Is it just me or is your social media newsfeed filled with the “new year, new me” message? How many New Year’s Resolutions have you set (and how many times have you set that goal before?)
I used to love setting New Year’s Resolutions. I love planning. I’ve always been dreamer and in another life I was a high achiever – so I felt perfectly at home crafting out the perfect goals for my perfect new life. I felt certain that this time would be my time. I had the latest plan, I had the motivation, I was on my way.
Until, of course, it inevitably came crashing down and I ended up berating myself for failing again. Why couldn’t I just stick to it? What was wrong with me?
What I know now is this pattern of perfectionism – setting idealistic but ultimately unrealistic goals kept me completely stuck. And I wonder if it’s the same for you.
Why New Year’s Resolutions can be harmful
Self improvement can be a delicate balance. Of course there’s nothing wrong with wanting to improve. Getting healthier, saving money, wanting to improve your relationships are all goals that can improve your wellbeing.
The problem is that if you’re not careful you can give yourself the message that you’re not good enough as you are, which can cause havoc with making progress in the longer term and can be really damaging if you continually “fail” to reach your (unrealistic) goals.
What makes a goal unrealistic? When it fails to account for your humanness – for your emotions. On paper (and when you’re scrolling endless polished instagram accounts) it might look possible – effortless even – but making sustainable changes needs a different approach.
So how can you begin your year with a bit of focus without setting rigid and unhelpful goals?
What You Can Do Instead
One idea I can really recommend having a Word of the Year. It’s a simple but effective concept that can keep you anchored in your intention for the year, without the drawbacks of gruelling annual goals.
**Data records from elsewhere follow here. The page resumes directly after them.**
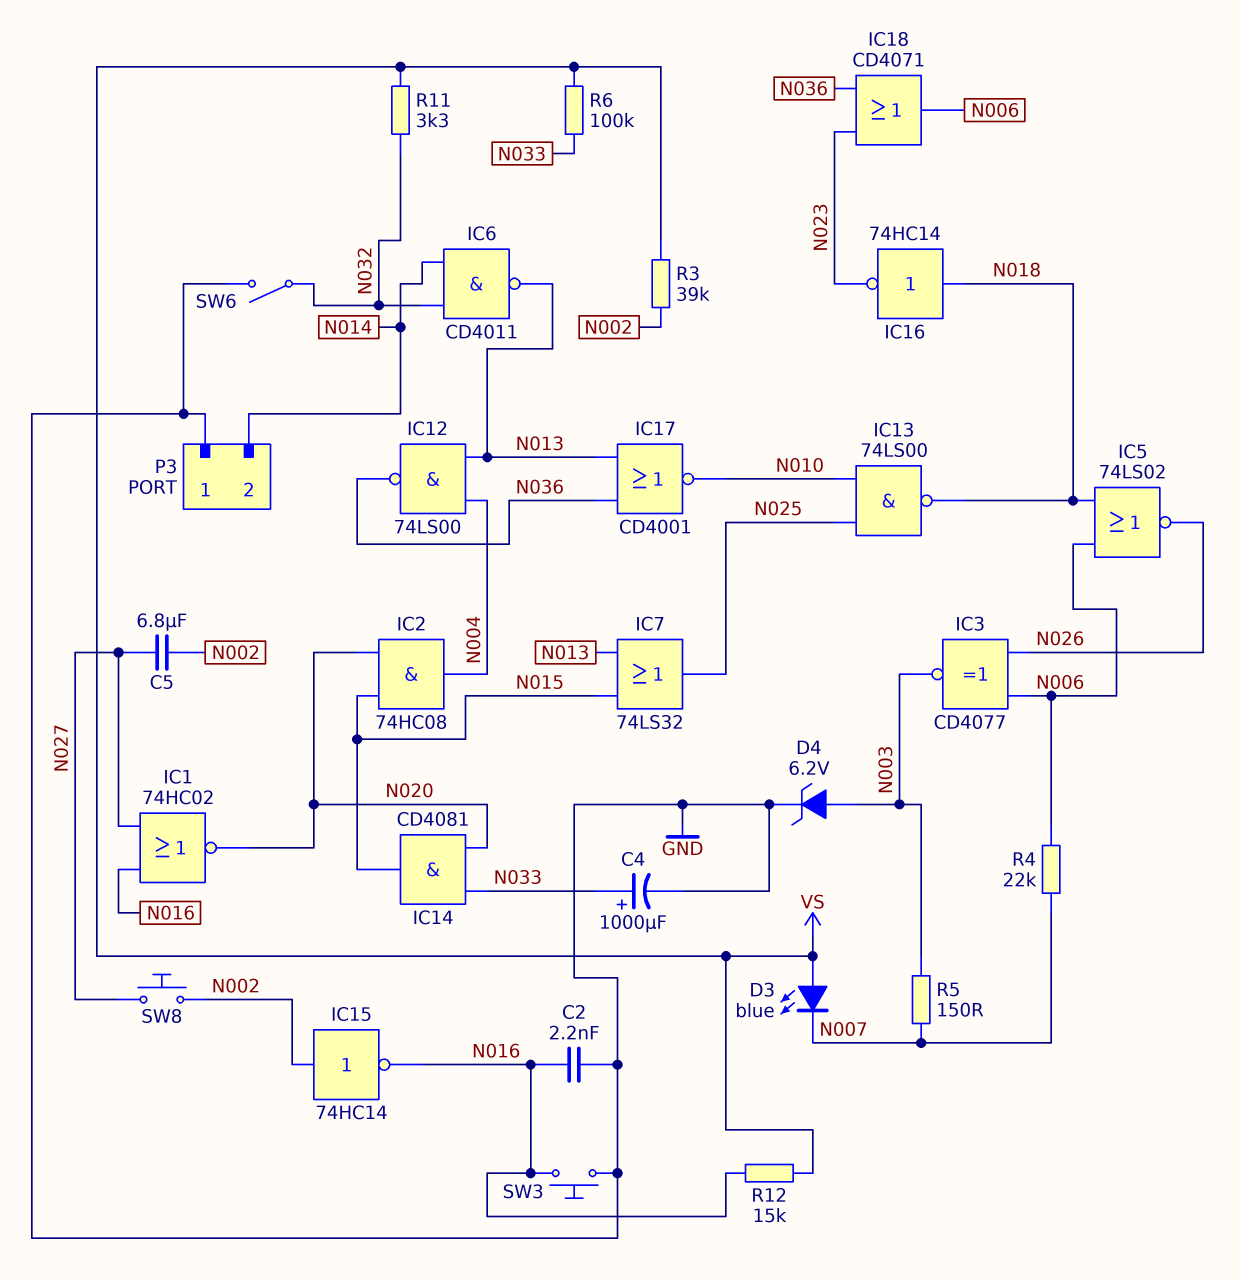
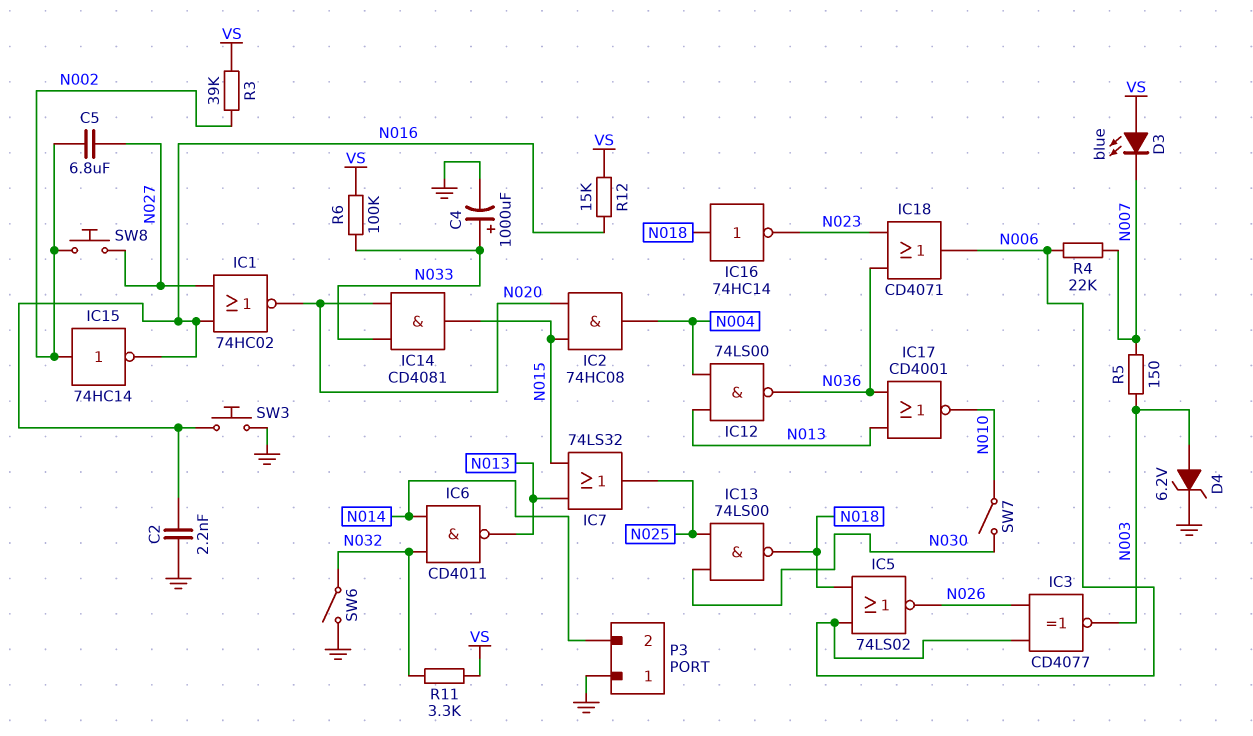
IC13: NAND 74LS00 (in N010, in N025, out N018) -> NAND 74LS00 (in N025, in N030, out N018)
SW7: none -> switch (N010, N030)

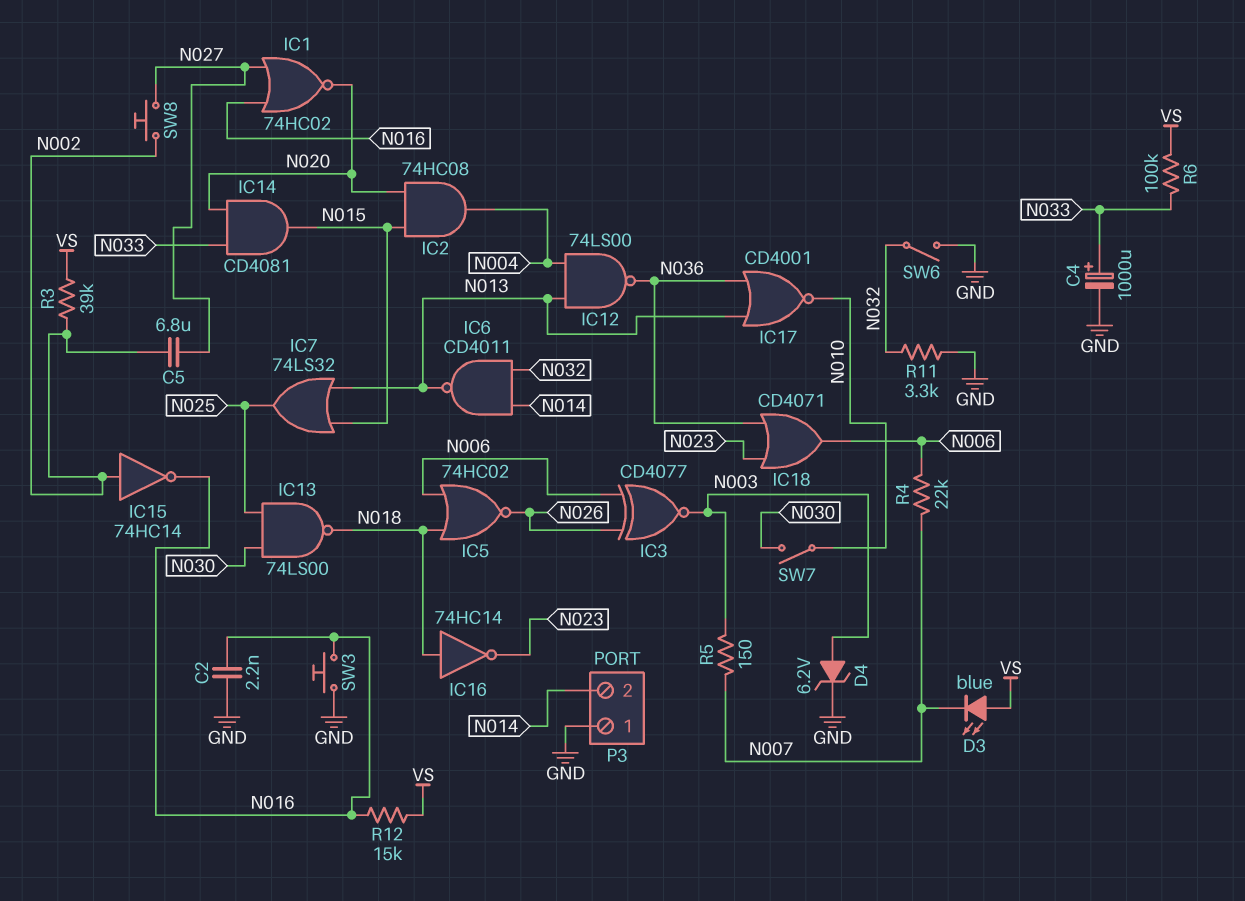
IC5: NOR 74LS02 (in N006, in N018, out N026) -> NOR 74HC02 (in N006, in N018, out N026)
R11: 3.3k (N032, VS) -> 3.3k (GND, N032)

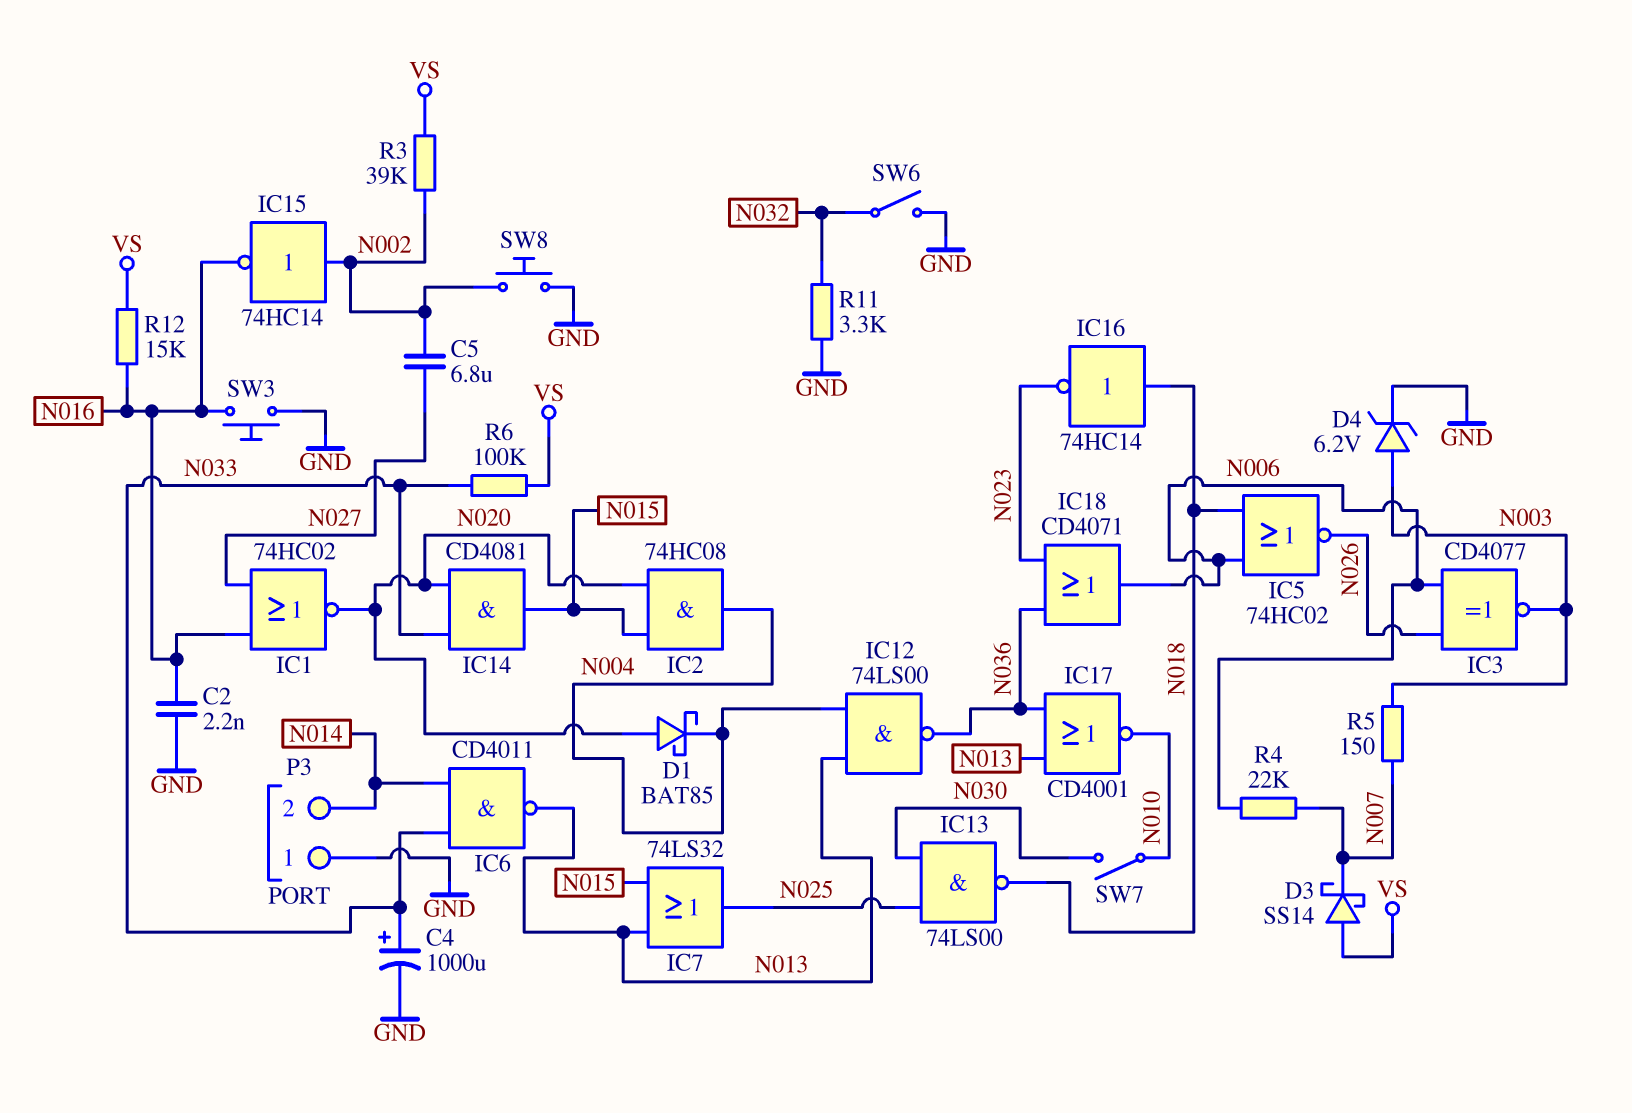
D1: none -> schottky BAT85 (A N020, K N004)
D3: LED blue (A VS, K N007) -> schottky SS14 (A VS, K N007)
IC6: NAND CD4011 (in N014, in N032, out N013) -> NAND CD4011 (in N014, in N033, out N013)
SW8: button (N002, N027) -> button (GND, N002)

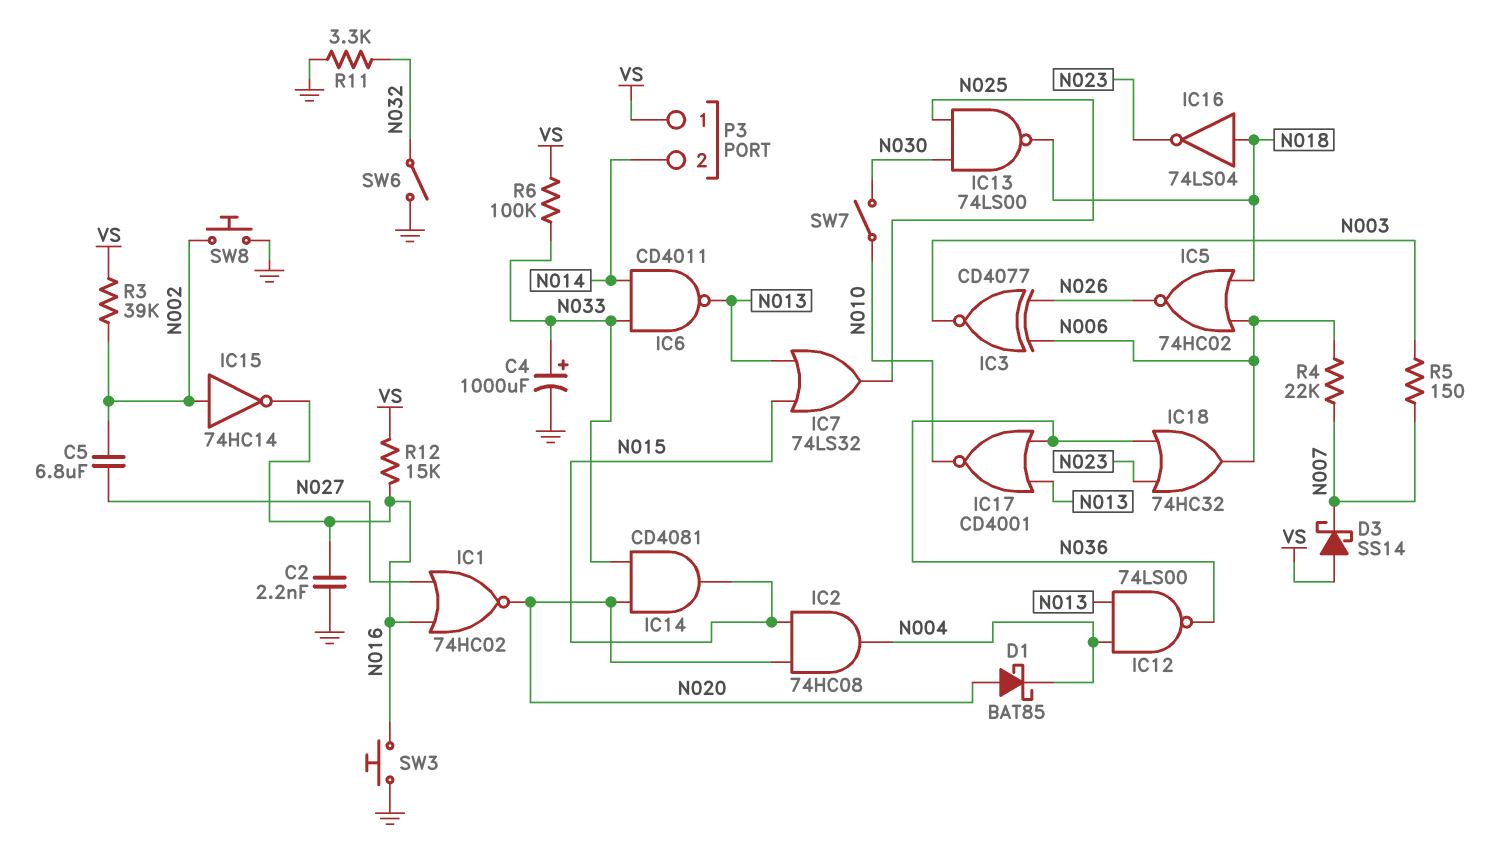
D4: zener 6.2V (A N003, K GND) -> none
IC16: NOT 74HC14 (in N018, out N023) -> NOT 74LS04 (in N018, out N023)
IC18: OR CD4071 (in N023, in N036, out N006) -> OR 74HC32 (in N023, in N036, out N006)
P3 pin 1: GND -> VS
Often with goal setting, you are loaded up with messages about what you should want and how you should look and how you should behave, that the goals you set just don’t match up with who you really are inside. What can be more helpful is to think about how you want to feel. The reality is, when we set goals it’s often not that a specific goal is important, but how you imagine achieving that goal will make you feel.
One super simple example – weight loss. If you’re wanting to lose weight, have you been a smaller size in the past? How did you feel then? When you were the size you want to be, did you feel how you’re now hoping you’ll feel when you get there? For most people, it’s surprisingly “no”.
Imagine spending all that time and energy losing weight only to not feel whatever it is you want to feel – confident, accepted, desired, loved. So many goals are seen as “The Solution” but in reality just don’t leave you feeling the way you want to feel.
What I’m suggesting is to start with your word of the year and then fit your goals around that instead. Get intentional about how you want to live your life and what you want to feel more often.
There’s an added bonus with approaching goals in this way. New Year’s Resolutions offer no flexibility for when life happens and heaven knows, almost two years into a pandemic, we need goals that are flexible and achievable.
How To Find Your Word of the Year
Finding your word of the year might come to you quite naturally. Perhaps you already have an idea of what you want to focus on for 2022. For some people, it may take a bit more work.
One great resource for really taking a deep dive into this process is Danielle LaPorte’s Desire Map workbook, which I have found a PDF copy of here – Desire Map Workbook. It is full of prompts to get you thinking about what words really fit with you on a deeper level.
Or you can keep it simple with a mind map. Write out the goals you were going to make, and see if you can spot what they have in common. And then have a think about what it is about those goals – how would you hope you feel at the end of it all? Abundant? Healthy? Peaceful? Focused?
Your words don’t have to be the kind of feelings you would find on a feelings wheel, although that might be a good place to start. They can be completely abstract – my past words have been “GoGoGo!”, “Champion” and “Joy”. This year, it’s Nourish.
The point is to be intentional about how you spend your time this year without punishing goals that leave you feeling deflated. Compassion and accountability helps you achieve far more than harsh criticism ever can.
Anchoring Your Word of the Year
Then when you’ve got your word, you’ll want to remind yourself of it regularly.
Make a new phone wallpaper so you see it everytime you unlock your phone
Write it on each page of your week-to-view diary
Write it on your mirror (with eyeliner or a chalk pen)
Put up post it notes when you’ll see them
Change the name of your morning alarm to your word.